C'était pourtant l'enjeu de cette exposition: délester la Joconde de son poids d'icône. Trop lourd à porter sans doute, puisque l'artiste franco-chinois la consacre à nouveau, malgré sa volonté de l'entourer d'un ordre funeste. Près de l'œuvre (exposée au centre de cinq toiles monumentales qui forment un polyptique), un portrait de son père décédé et un autoportrait mettant en scène sa propre mort. Cette idée n'est pas celle que capte d'abord le public, notamment par le choix de l'accrochage : au-dessus des œuvres de Yan Pei Ming trônent celles du Louvre, n'ont pas été ôtées pour l'exposition mais juste rehaussées.

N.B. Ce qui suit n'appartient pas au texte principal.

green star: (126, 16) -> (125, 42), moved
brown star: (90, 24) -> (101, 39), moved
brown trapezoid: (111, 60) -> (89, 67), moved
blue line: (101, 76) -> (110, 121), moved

C'est la première fois qu'un portrait de Mona Lisa se trouve si près de l'original: on aurait espéré le voir en vis-à-vis, d'autant que le Louvre, propriétaire de la toile de De Vinci, pouvait s'organiser facilement pour que ce soit possible. Les Portes du Ciel ont bien récupéré des œuvres exposées dans la section des antiquités égyptiennes. Le choix de ne pas exposer dans la même pièce les deux Mona Lisa suggère une distance symbolique mal assumée.

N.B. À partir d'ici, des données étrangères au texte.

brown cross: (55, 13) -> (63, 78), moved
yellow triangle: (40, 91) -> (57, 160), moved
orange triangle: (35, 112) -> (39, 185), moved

La Joconde de Yan Pei Ming, commandée par le Louvre pour permettre à un artiste vivant de travailler sur une œuvre appartenant à ses collections, conserve également une distance vis-à-vis de l'original sans l'évincer : même si la copie du portrait est saisissante, le paysage est par contre formé d'interprétations et d'ajouts (on peut discerner comme des vanités). Les deux toiles qui entourent Les funérailles de Mona Lisa sont des prolongations du paysage original, et si le spectateur veut le saisir, il doit s'en éloigner significativement; la version de DeVinci, au contraire, demande qu'on s'en approche pour en saisir les détails.

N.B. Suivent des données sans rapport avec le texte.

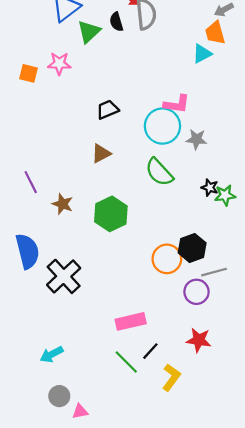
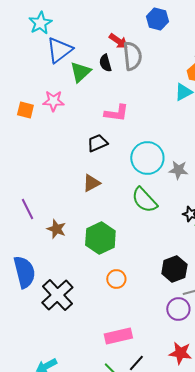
pink L-shape: (177, 104) -> (116, 113), moved
orange circle: (167, 259) -> (116, 279), moved, size x0.7

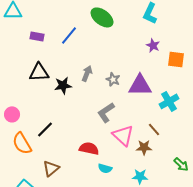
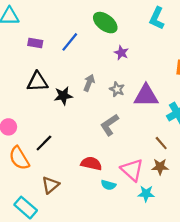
purple star: (153, 45) -> (121, 53), moved
pink triangle: (123, 135) -> (132, 170), moved
brown star: (144, 147) -> (160, 167), moved

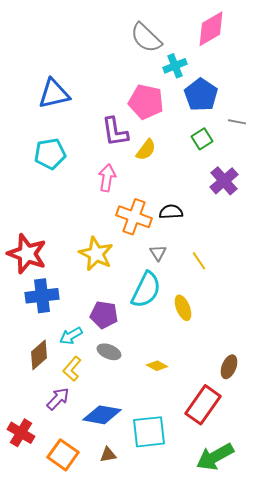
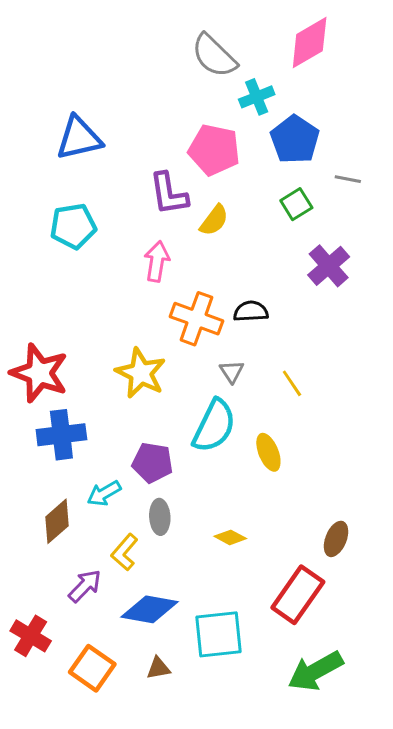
gray ellipse: (109, 352) -> (160, 517), turned 65
yellow L-shape: (72, 369) -> (125, 552), moved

On attend en tout cas avec impatience l'intervention de Cy Twombly en 2010, cette fois dans la section consacrée aux bronzes. Il serait juste de saluer l'initiative du Louvre, qui depuis 2003 et une nouvelle présidence (sous la houlette d'Henri Loyrette) tente d'actualiser les collections en introduisant de l'art contemporain dans ses murs. Des commandes passées à des artistes vivants ponctuent également le musée qui, non loin des toiles de Yan Pei Ming, voit par exemple des sculptures et toiles d'Anselm Kiefer immortalisées. Mais que signifie ce développement progressif de l'introduction d'œuvres contemporaines dans des lieux tels que le Louvre, ou récemment Versailles avec l'exposition Jeff Koons? Faire des publics un seul public?